SSL¶
Python 2.6 introduced the ssl module, and RPyC can now integrate with it.
If you wish to use ssl on versions earlier than Python 2.6, see the
ssl-wrapper.
Using external tools, you can generate client and server certificates, and a certificate authority. After going through this setup stage, you can easily establish an SSL-enabled connection.
Server side:
from rpyc.utils.authenticators import SSLAuthenticator
from rpyc.utils.server import ThreadedServer
# ...
authenticator = SSLAuthenticator("myserver.key", "myserver.cert")
server = ThreadedServer(SlaveService, port = 12345, authenticator = authenticator)
server.start()
Client side:
import rpyc
conn = rpyc.ssl_connect("hostname", port = 12345, keyfile="client.key",
certfile="client.cert")
For more info, see the documentation of ssl module.
SSH Tunneling¶
SSL is a bit too complicated: you must generate certificates for each client and server,
sign them, manage the CA chains, etc. It’s usually an overkill for the normal use-case of RPyC.
Instead, SSH offers a much easier approach. Conceptually, SSH is similar to SSL, but requires
considerably less setup: once two machines are acquainted, you can easily set the trust-relations
between them using the authorized_keys and known_hosts configuration files. You can
also use interactive password authentication, in case it’s desired.
SSH is first-and-foremost a shell-protocol, but it includes tunneling support. This means you can route “unaware” connections over a tunnel, and get encryption and authentication for free. Setting up tunnels is not at all complicated, but in order to make life even easier, RPyC comes bundled with SSH-tunneling support (of course you’ll need an SSH client installed and configured, in order to use it).
Usage¶
In order to use the built-in SSH tunneling support, you’ll first have to start a server on you
host, binding the server to the localhost on some port, say 12345. Binding the server to
the localhost means that the server cannot accept external connections – which is crucial
for our security scheme.
Next, from your client machine, you’ll create an SshContext.
The context object holds all the information required to establish an SSH connection from your
client machine to the host machine – host name, port, user name, keyfile, SSH program, etc.
If the two machines are “acquainted” and your ssh/config is set up accordingly, the context
can be pretty much empty, as all the required information already exists. If not, you’ll need
to include this information programmatically, like so:
from rpyc.utils.ssh import SshContext
sshctx = SshContext("myserver", user = "foo", keyfile = r"/path/to/my/keyfile")
And then, establishing a connection over SSH is a one-liner:
conn = rpyc.ssh_connect(sshctx, 12345)
When establishing the connection, RPyC will first set up an SSH tunnel from your client
machine to the host machine, using the credentials given by the SshContext, and then use
this tunnel to create the actual RPyC connection.

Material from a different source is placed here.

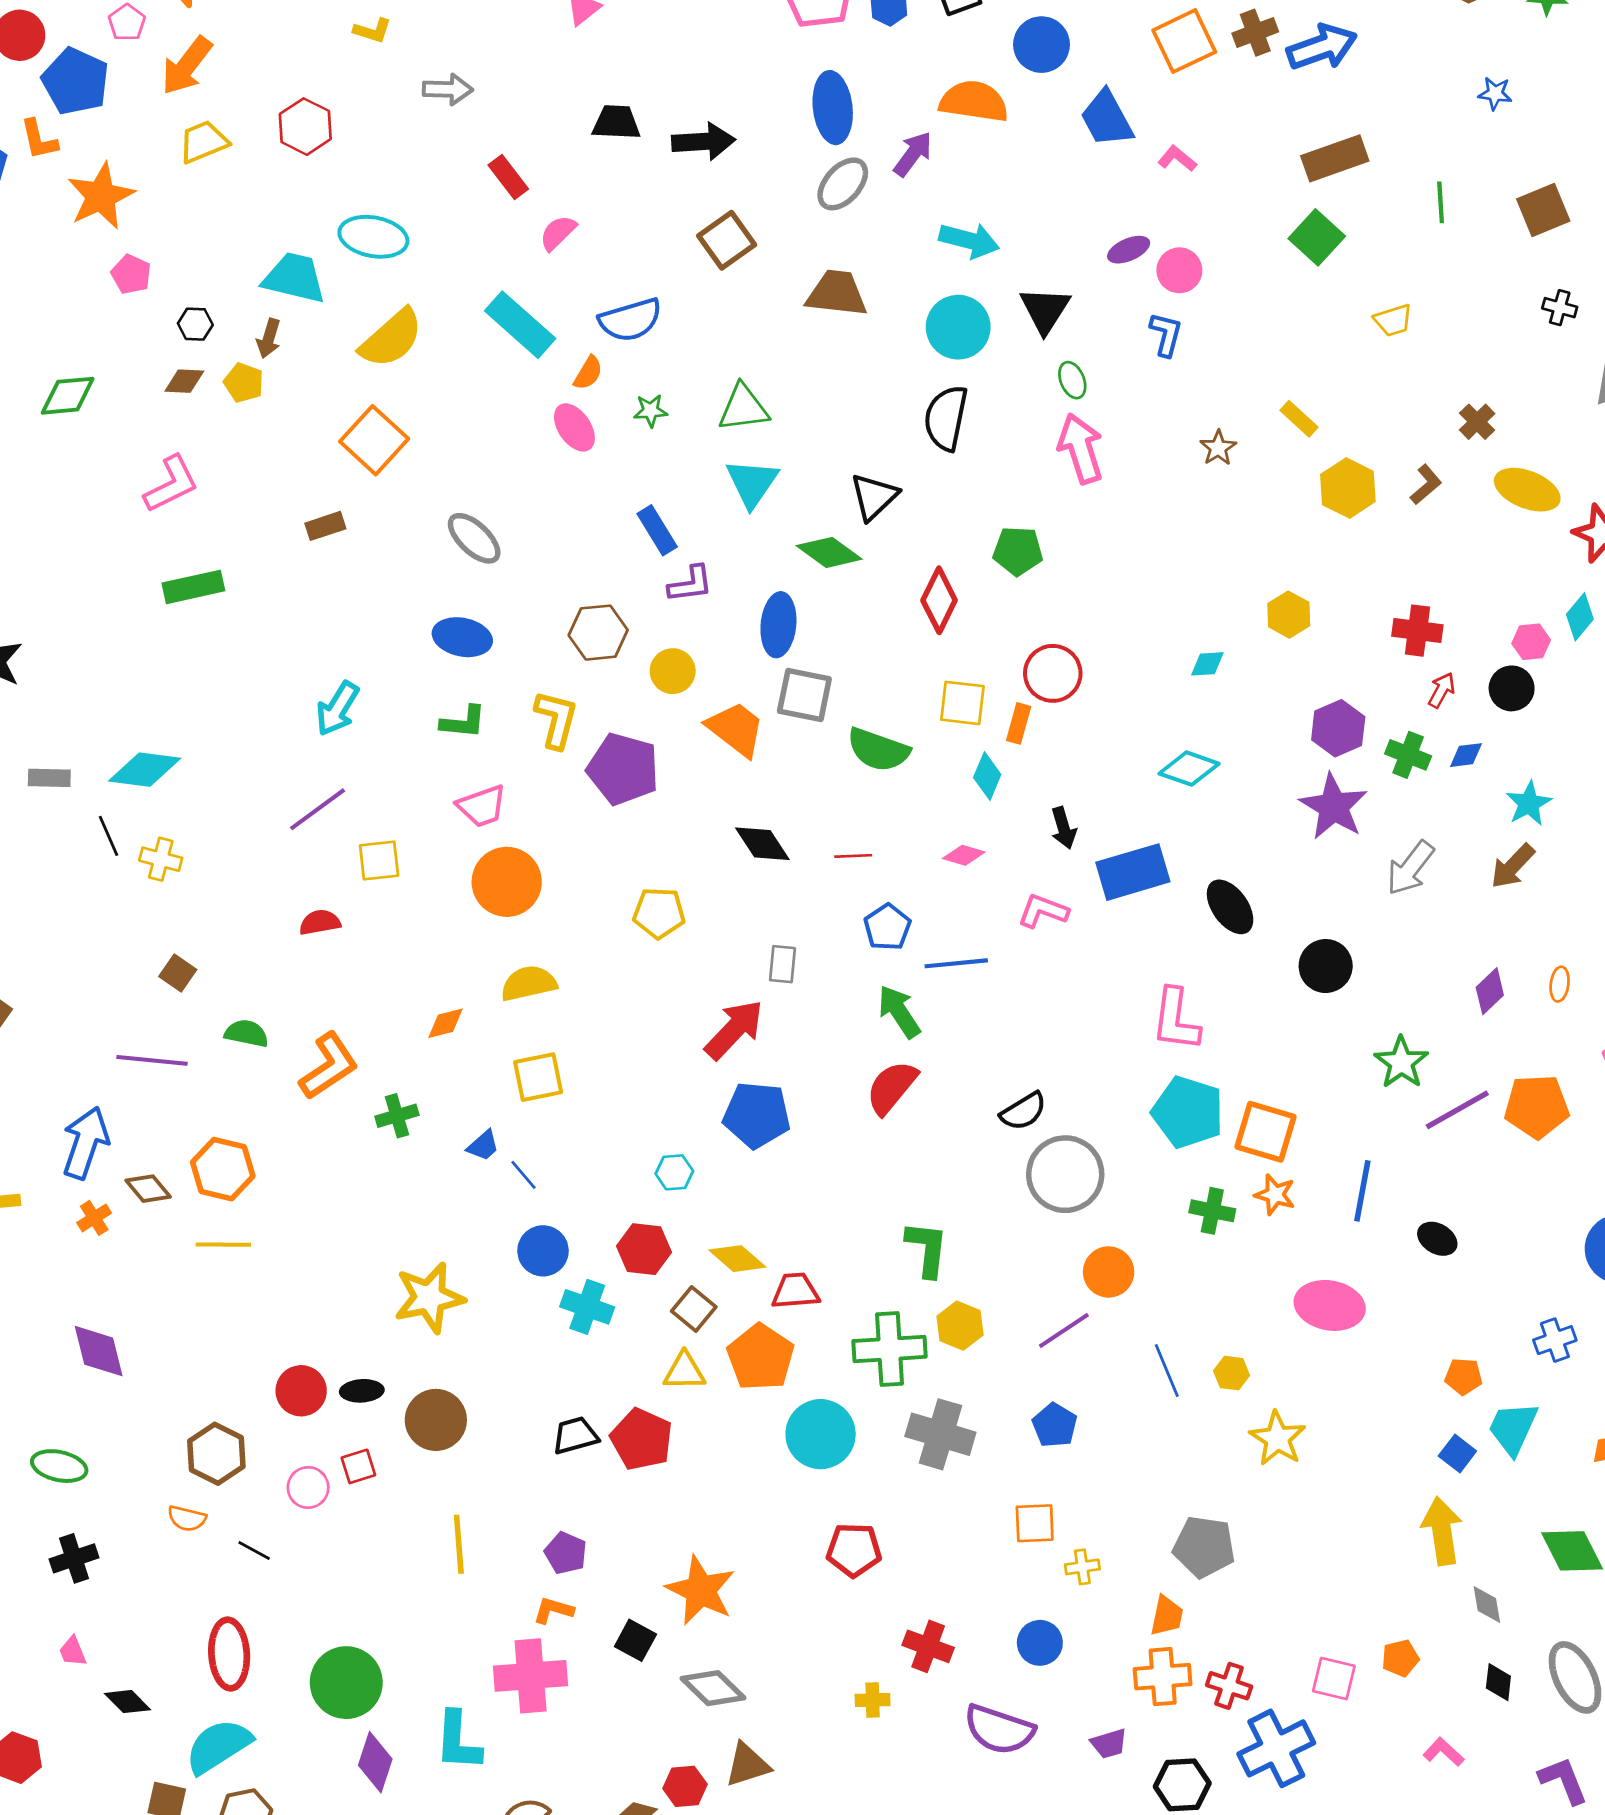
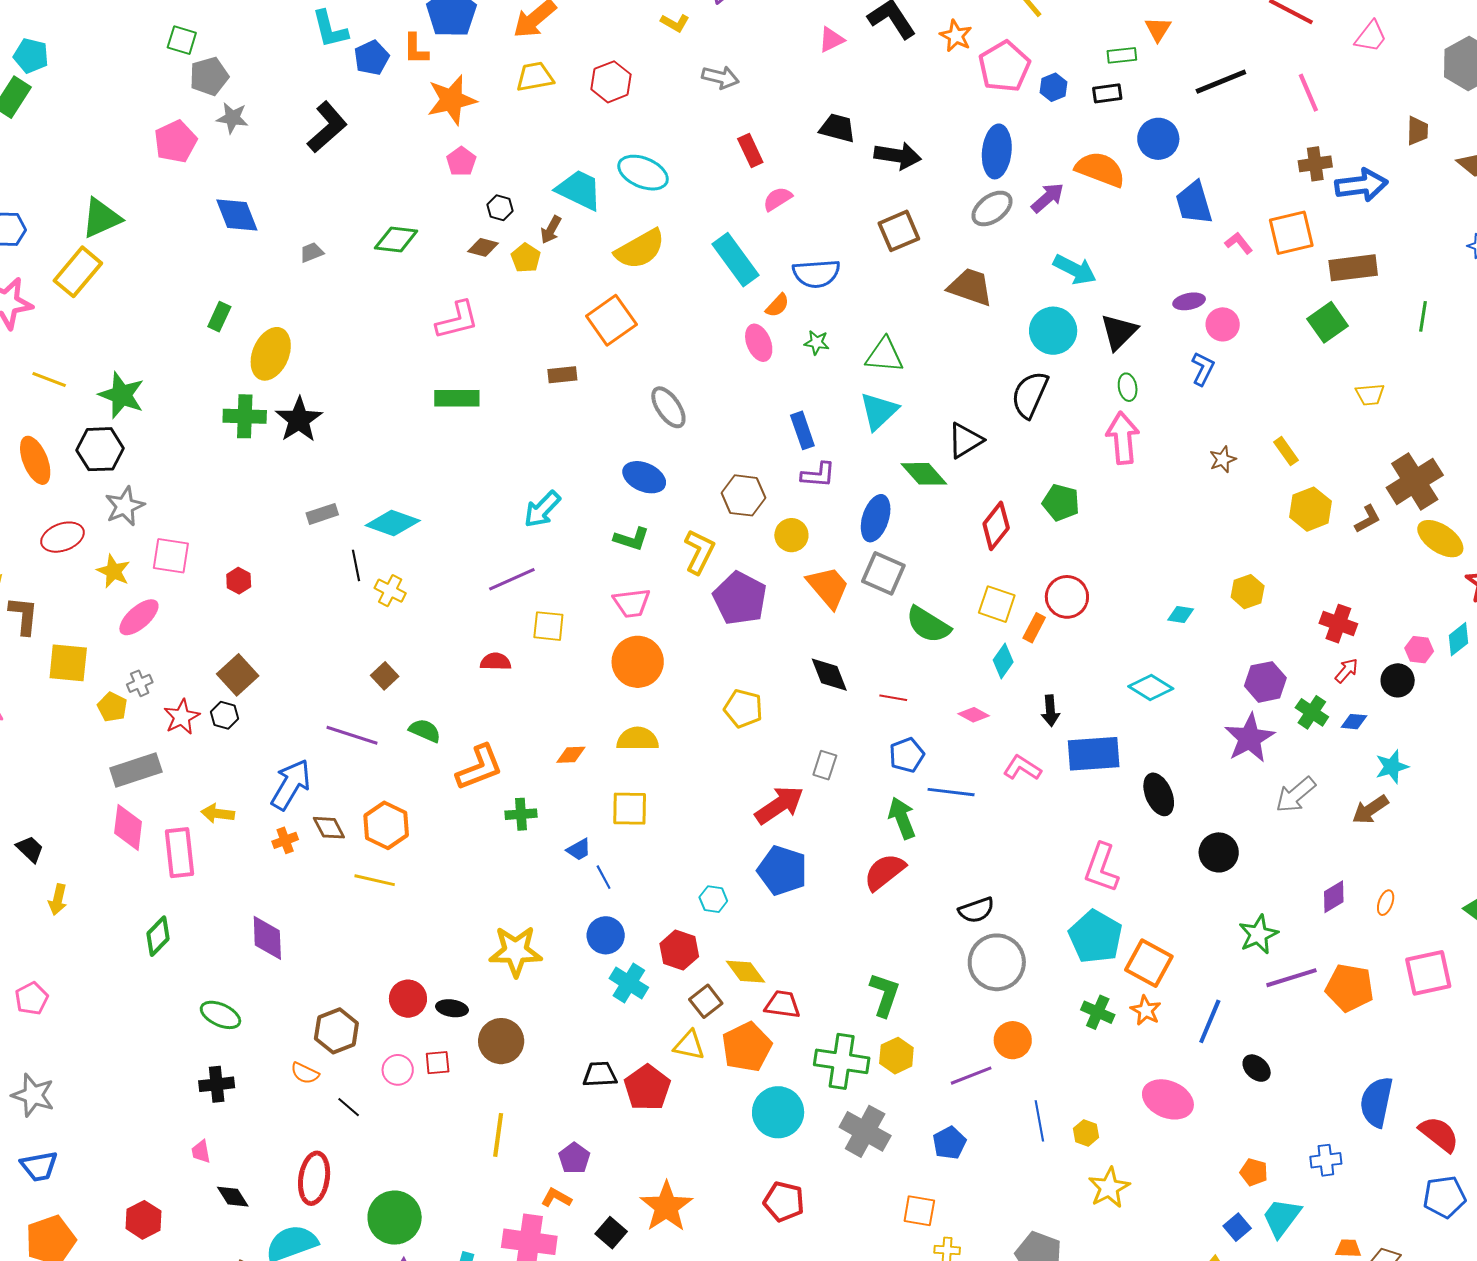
orange square: (1184, 41) -> (1291, 233), moved
brown cross: (1477, 422) -> (1415, 481), size x2.0
gray rectangle: (49, 778) -> (322, 514), turned -32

The tunneled-connection consists of three parts:
- A socket from port X on the client machine (the RPyC client) to port Y on the client machine (first side of the tunnel)
- A socket from port Y on the client machine (the first side of the tunnel) to port Z on the server machine (second side of the tunnel) – this is the encrypted connection.
- A socket from port Z on the server machine (the second side of the tunnel) to port W on the server machine (the RPyC server itself)
And RPyC makes the necessary arrangements to hide these details from you.